## Request:
What is needed is an exact copy of the records below, with the pictures left out.

## Data supplied:
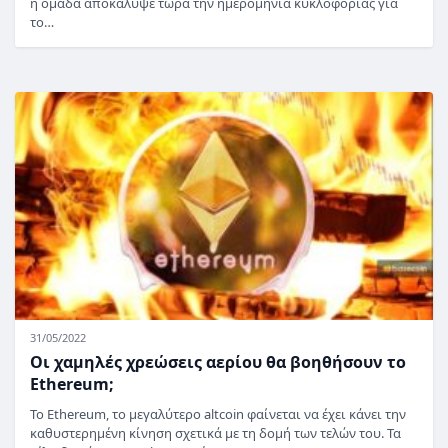
η ομάδα αποκάλυψε τώρα την ημερομηνία κυκλοφορίας για
το…
31/05/2022
Οι χαμηλές χρεώσεις αερίου θα βοηθήσουν το
Ethereum;
Το Ethereum, το μεγαλύτερο altcoin φαίνεται να έχει κάνει την
καθυστερημένη κίνηση σχετικά με τη δομή των τελών του. Τα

## Solution to this problem:
η ομάδα αποκάλυψε τώρα την ημερομηνία κυκλοφορίας για
το…
31/05/2022
Οι χαμηλές χρεώσεις αερίου θα βοηθήσουν το
Ethereum;
Το Ethereum, το μεγαλύτερο altcoin φαίνεται να έχει κάνει την
καθυστερημένη κίνηση σχετικά με τη δομή των τελών του. Τα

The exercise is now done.